Dynamic discovery of endpoints - One of the cool things about NetKernel is that metadata about endpoints is shared on the network protocol. Because of this, when modules are deployed on the cluster the cluster manager can track each worker nodes status and the performance of each endpoint within each node.
Dynamic updates and deployment of functionality - New modules can be deployed across the cluster by updating the configuration on the cluster manager. It will not route requests to an agent until the update has occured and the agent can demonstrate the new modules are deployed.
Telemetry - agents send periodic updates to the cluster manager with all their pertinent operating statistics. This doubles as a keep-alive ping. If for any reason an agent appears to be non-functional it is removed from the cluster until it can report a healthy status.
Rate adaption and queuing - the cluster manager will rate limit requests to agents based upon their capacity - at the moment just limiting concurrency to the CPU core count. If ingress from clients exceeds egress to agents the cluster manager will queue requests.
Simple security - Each client and agent must negotiate a secure TLS connection to the cluster manager. Each connection must then authenticate itself to the cluster manager using a username/password pair. Once the connection is established each party can communicate asynchronously to the cluster manager and vice versa.
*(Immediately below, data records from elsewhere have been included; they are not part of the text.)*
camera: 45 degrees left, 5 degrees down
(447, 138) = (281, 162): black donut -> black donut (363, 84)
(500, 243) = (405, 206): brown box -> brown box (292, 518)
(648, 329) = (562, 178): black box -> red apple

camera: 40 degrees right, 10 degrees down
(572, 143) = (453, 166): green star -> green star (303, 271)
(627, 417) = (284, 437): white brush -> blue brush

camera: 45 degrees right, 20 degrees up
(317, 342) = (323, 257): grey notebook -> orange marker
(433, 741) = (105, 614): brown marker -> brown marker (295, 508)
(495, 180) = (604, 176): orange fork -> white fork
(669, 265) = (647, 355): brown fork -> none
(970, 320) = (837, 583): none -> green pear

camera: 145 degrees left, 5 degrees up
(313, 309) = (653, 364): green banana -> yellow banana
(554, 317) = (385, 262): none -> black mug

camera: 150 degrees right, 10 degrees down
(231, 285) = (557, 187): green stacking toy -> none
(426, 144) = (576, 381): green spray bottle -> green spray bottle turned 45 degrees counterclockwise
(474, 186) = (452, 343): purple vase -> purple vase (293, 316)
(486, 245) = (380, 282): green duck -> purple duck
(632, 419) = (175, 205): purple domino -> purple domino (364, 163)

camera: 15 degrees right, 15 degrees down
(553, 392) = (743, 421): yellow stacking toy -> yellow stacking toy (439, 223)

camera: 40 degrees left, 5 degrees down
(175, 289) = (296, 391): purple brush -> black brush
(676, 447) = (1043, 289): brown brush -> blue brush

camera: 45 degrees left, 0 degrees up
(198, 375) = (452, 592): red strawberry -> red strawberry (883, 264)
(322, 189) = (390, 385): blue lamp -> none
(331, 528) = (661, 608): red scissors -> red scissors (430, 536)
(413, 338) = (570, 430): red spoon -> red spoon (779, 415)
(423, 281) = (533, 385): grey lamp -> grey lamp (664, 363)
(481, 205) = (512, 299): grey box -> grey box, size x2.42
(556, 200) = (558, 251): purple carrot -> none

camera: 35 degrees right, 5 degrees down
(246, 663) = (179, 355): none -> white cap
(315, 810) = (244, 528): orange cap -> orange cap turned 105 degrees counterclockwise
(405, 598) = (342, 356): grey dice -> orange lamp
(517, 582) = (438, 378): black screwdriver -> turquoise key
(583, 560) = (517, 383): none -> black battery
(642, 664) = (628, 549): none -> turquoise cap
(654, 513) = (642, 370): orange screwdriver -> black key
Dashboard - the dashboard shows execution statistics and telemetry from each agent.
For development I ran the cluster manager on a laptop and had 3 agents running on Raspberry Pis connected via a wired network.
This was an interesting project but ultimately, for the moment at least, i decided not to pursue it further. It did achieved my aims of being simple to configure, have a small code base, and to be low on resources. On that basis I consider it to be a successful experiment.
The repository for this project along with some tests to simulate load are available on GitLab and is MIT Licenced.